Tutto attraverso internet

Le indagini sono partite nel 2018 quando una badante-schiava, con problemi di salute, aveva denunciato lo sfruttamento a suo carico ai finanzieri. L’inchiesta ha permesso di smantellare un gran giro di donne sfruttate attirate in Italia con la promessa di un lavoro sicuro, attraverso siti internet, e poi inserite in un giro di badanti in nero. Le badanti “illegali” venivano messe a lavorare senza alcuna garanzia al servizio di anziani residenti in Lombardia, tra Varese, Milano e Como e in Piemonte, in particolare in provincia di Torino. Il tutto in violazione di ogni normativa sul lavoro: zero contributi, niente sicurezza, igiene, nessun orario e stipendi assolutamente inadeguati. L’organizzazione aveva il suo fulcro nel sito internet, riconducibile alle due principali indagate, Bada Bene, attraverso il quale venivano reclutate le malcapitate che erano poi costrette a lavorare come schiave. Irregolari in Italia, dove sarebbero state attirate con l’inganno, le donne non potevano fare altro che abbassare la testa e ubbidire.

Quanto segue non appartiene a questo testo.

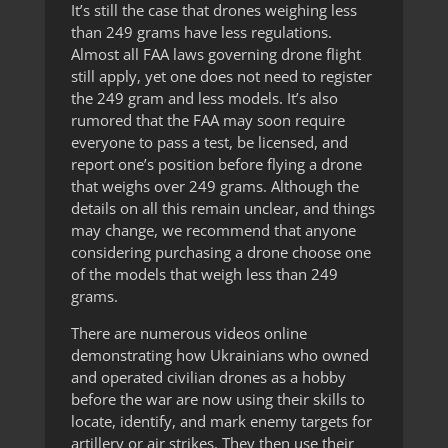
It’s still the case that drones weighing less
than 249 grams have less regulations.
Almost all FAA laws governing drone flight
still apply, yet one does not need to register
the 249 gram and less models. It’s also
rumored that the FAA may soon require
everyone to pass a test, be licensed, and
report one’s position before flying a drone
that weighs over 249 grams. Although the
details on all this remain unclear, and things
may change, we recommend that anyone
considering purchasing a drone choose one
of the models that weigh less than 249
grams.
There are numerous videos online
demonstrating how Ukrainians who owned
and operated civilian drones as a hobby
before the war are now using their skills to
locate, identify, and mark enemy targets for
artillery or air strikes. They then use their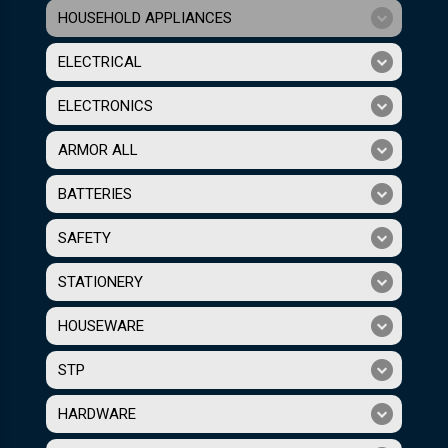
HOUSEHOLD APPLIANCES
ELECTRICAL
ELECTRONICS
ARMOR ALL
BATTERIES
SAFETY
STATIONERY
HOUSEWARE
STP
HARDWARE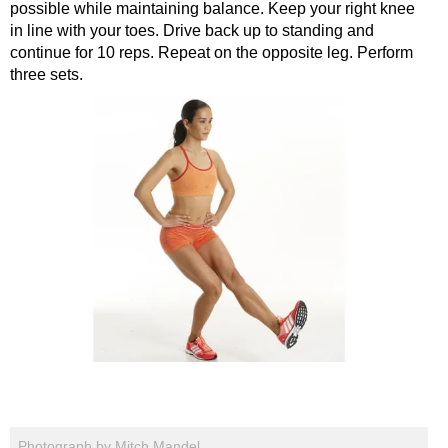
possible while maintaining balance. Keep your right knee
in line with your toes. Drive back up to standing and
continue for 10 reps. Repeat on the opposite leg. Perform
three sets.
Photograph by Mitch Mandel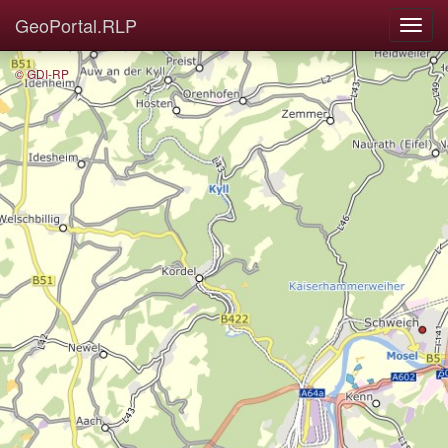
GeoPortal.RLP
© GDI-RP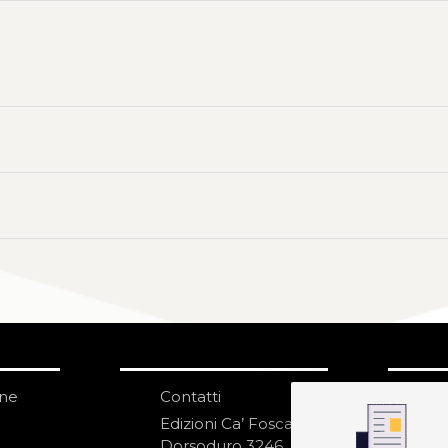
one
Contatti
IS
N
Edizioni Ca’ Foscari
Dorsoduro 3246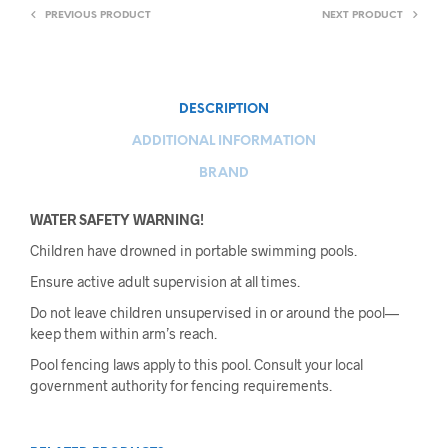
PREVIOUS PRODUCT
NEXT PRODUCT
DESCRIPTION
ADDITIONAL INFORMATION
BRAND
WATER SAFETY WARNING!
Children have drowned in portable swimming pools.
Ensure active adult supervision at all times.
Do not leave children unsupervised in or around the pool—
keep them within arm’s reach.
Pool fencing laws apply to this pool. Consult your local
government authority for fencing requirements.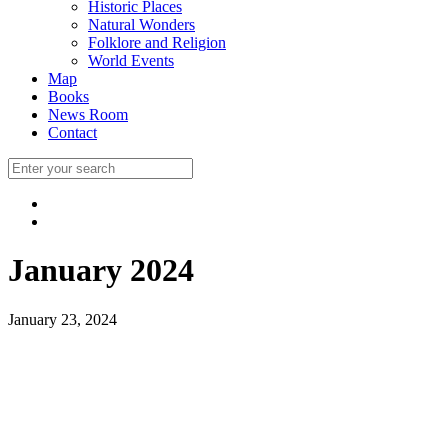
Historic Places
Natural Wonders
Folklore and Religion
World Events
Map
Books
News Room
Contact
January 2024
January 23, 2024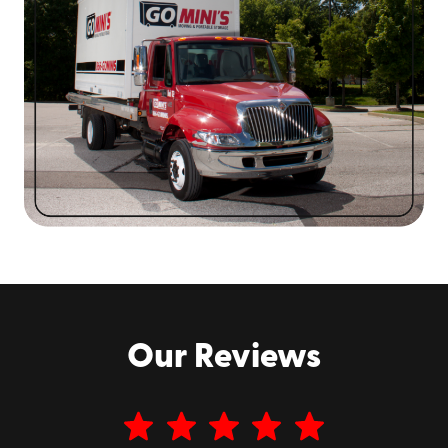
festivals are world-famous, from
Mardi Gras
to the
annual
Jazz Fest
. The food scene is equally famous,
from the beignets at
Café Du Monde
to the red beans
and rice at
Dooky Chase’s Restaurant
to the Gulf
oysters you can find pretty much anywhere. It’s a city
like no other, and we’re proud to be a part of the
community here!
Our Reviews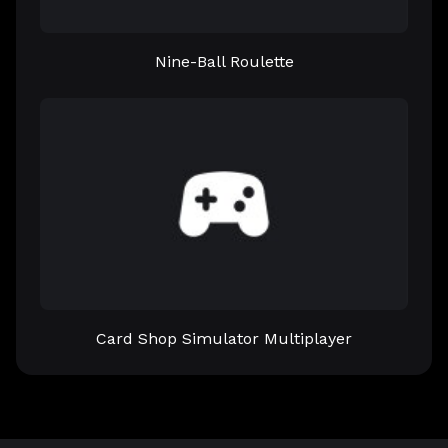
Nine-Ball Roulette
Card Shop Simulator Multiplayer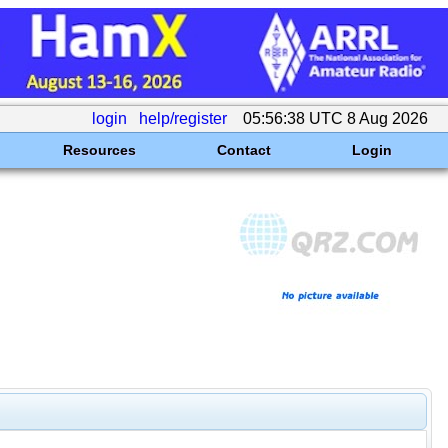
login
help/register
05:56:38 UTC 8 Aug 2026
Resources
Contact
Login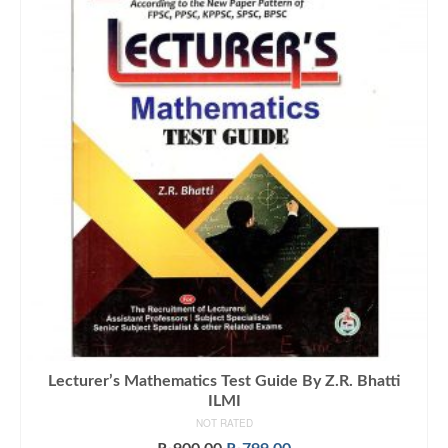
Lecturer’s Mathematics Test Guide By Z.R. Bhatti
ILMI
NOT RATED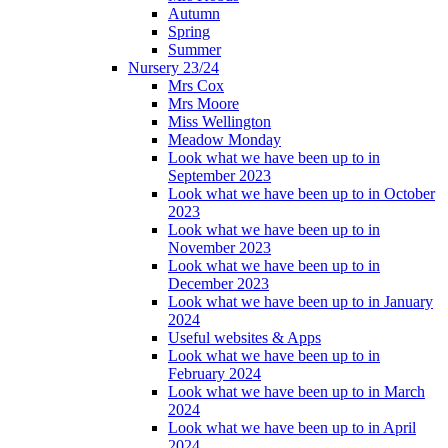
Autumn
Spring
Summer
Nursery 23/24
Mrs Cox
Mrs Moore
Miss Wellington
Meadow Monday
Look what we have been up to in
September 2023
Look what we have been up to in October
2023
Look what we have been up to in
November 2023
Look what we have been up to in
December 2023
Look what we have been up to in January
2024
Useful websites & Apps
Look what we have been up to in
February 2024
Look what we have been up to in March
2024
Look what we have been up to in April
2024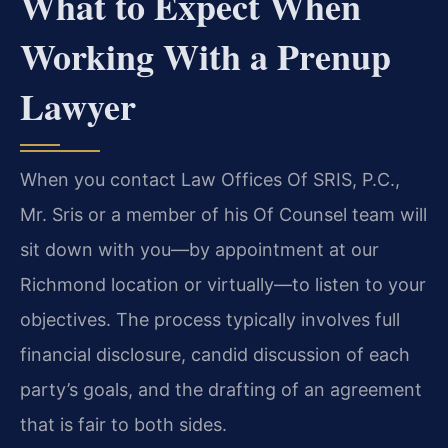
What to Expect When
Working With a Prenup
Lawyer
When you contact Law Offices Of SRIS, P.C.,
Mr. Sris or a member of his Of Counsel team will
sit down with you—by appointment at our
Richmond location or virtually—to listen to your
objectives. The process typically involves full
financial disclosure, candid discussion of each
party’s goals, and the drafting of an agreement
that is fair to both sides.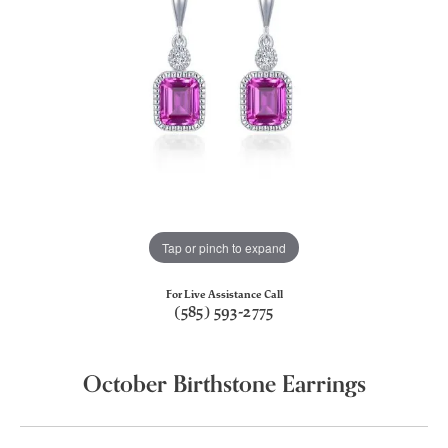
Tap or pinch to expand
For Live Assistance Call
(585) 593-2775
October Birthstone Earrings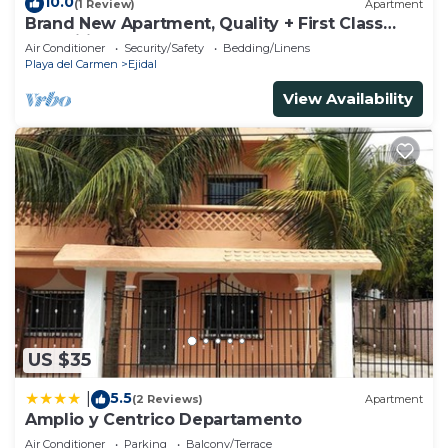
10.0
(1 Review)
Apartment
Brand New Apartment, Quality + First Class
Amenities, #1 Beach Complex
Air Conditioner
Security/Safety
Bedding/Linens
Playa del Carmen
Ejidal
View Availability
US $35
5.5
|
(2 Reviews)
Apartment
Amplio y Centrico Departamento
Air Conditioner
Parking
Balcony/Terrace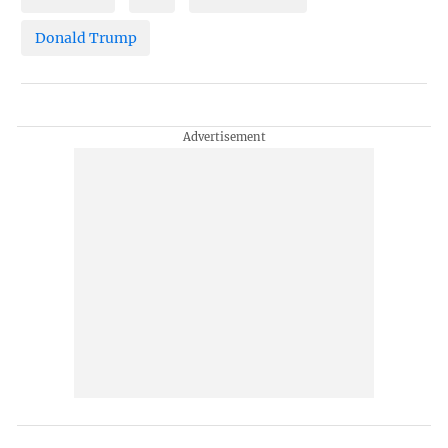
Donald Trump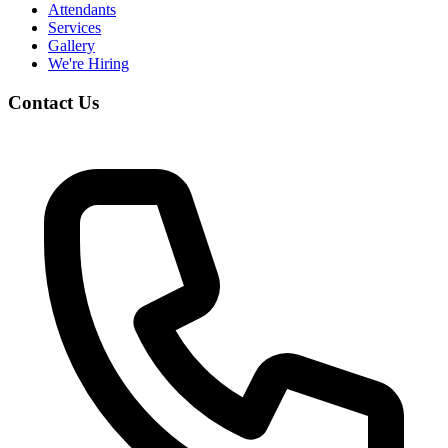
Attendants
Services
Gallery
We're Hiring
Contact Us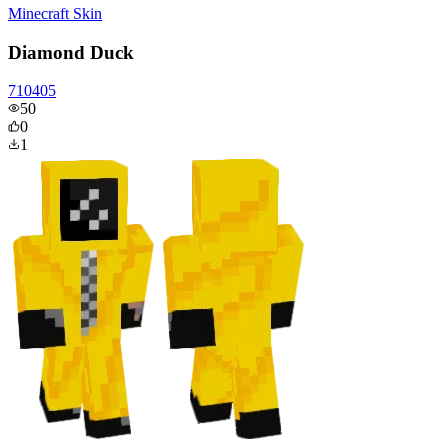
Minecraft Skin
Diamond Duck
710405
50
0
1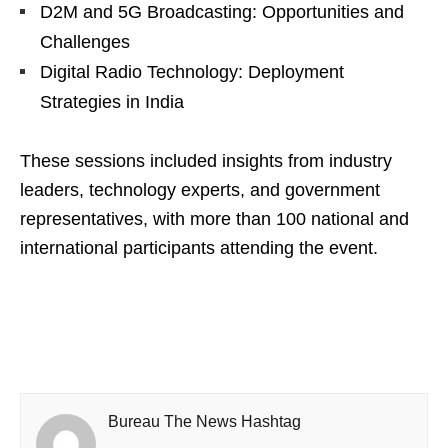
D2M and 5G Broadcasting: Opportunities and
Challenges
Digital Radio Technology: Deployment
Strategies in India
These sessions included insights from industry
leaders, technology experts, and government
representatives, with more than 100 national and
international participants attending the event.
Bureau The News Hashtag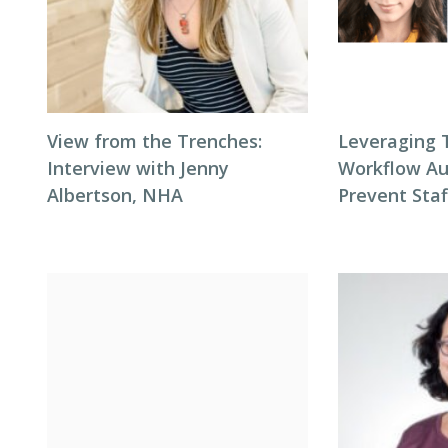
View from the Trenches:
Leveraging 
Interview with Jenny
Workflow Au
Albertson, NHA
Prevent Sta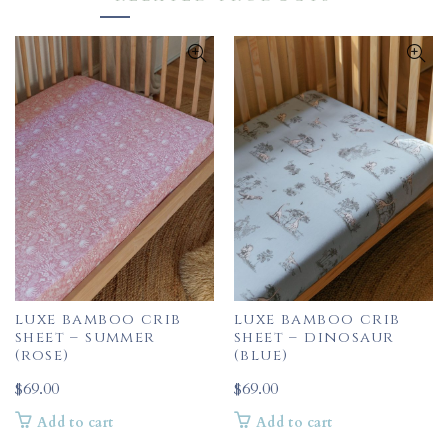
luxe bamboo crib
luxe bamboo crib
sheet – summer
sheet – dinosaur
(rose)
(blue)
$
69.00
$
69.00
Add to cart
Add to cart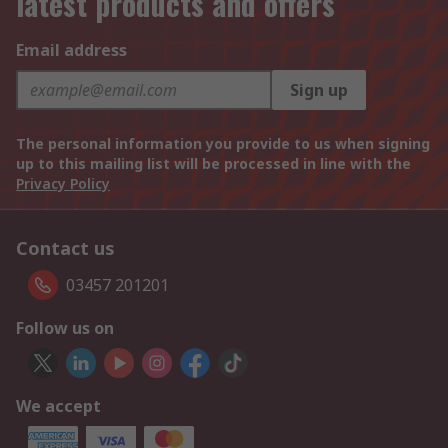
latest products and offers
Email address
Sign up
The personal information you provide to us when signing
up to this mailing list will be processed in line with the
Privacy Policy
Contact us
03457 201201
Follow us on
We accept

Agli indagati è contestato il reclutamento di aspiranti badanti di nazionalità ucraina, russa o bielorussa (nel solo periodo ottobre/dicembre 2018, sono state impiegate oltre 50 donne, la maggior parte irregolari sul territorio nazionale), la gestione delle iscrizioni a pagamento all’associazione, mediante con versamento di una quota, in contanti, di euro 600 (oppure di euro 700,00 in due tranches da 350 euro, ma, in questo caso, gli indagati requisivano forzatamente il passaporto delle aspiranti badanti, fino a quando il debito non veniva saldato), la gestione delle telefonate ricevute dai potenziali clienti, fornendo spiegazioni in ordine alle condizioni lavorative da sottoporre alla badante. Gli indagati fissavano anche incontri con i clienti accompagnando le aspiranti aspiranti badanti al colloquio di lavoro, favorendo l’incontro con i possibili datori. Gli indagati fornivano anche alloggi, in condizioni degradanti previo pagamento di un canone giornaliero di affitto, tra i 5 e gli 8 euro, in attesa di un colloquio di lavoro.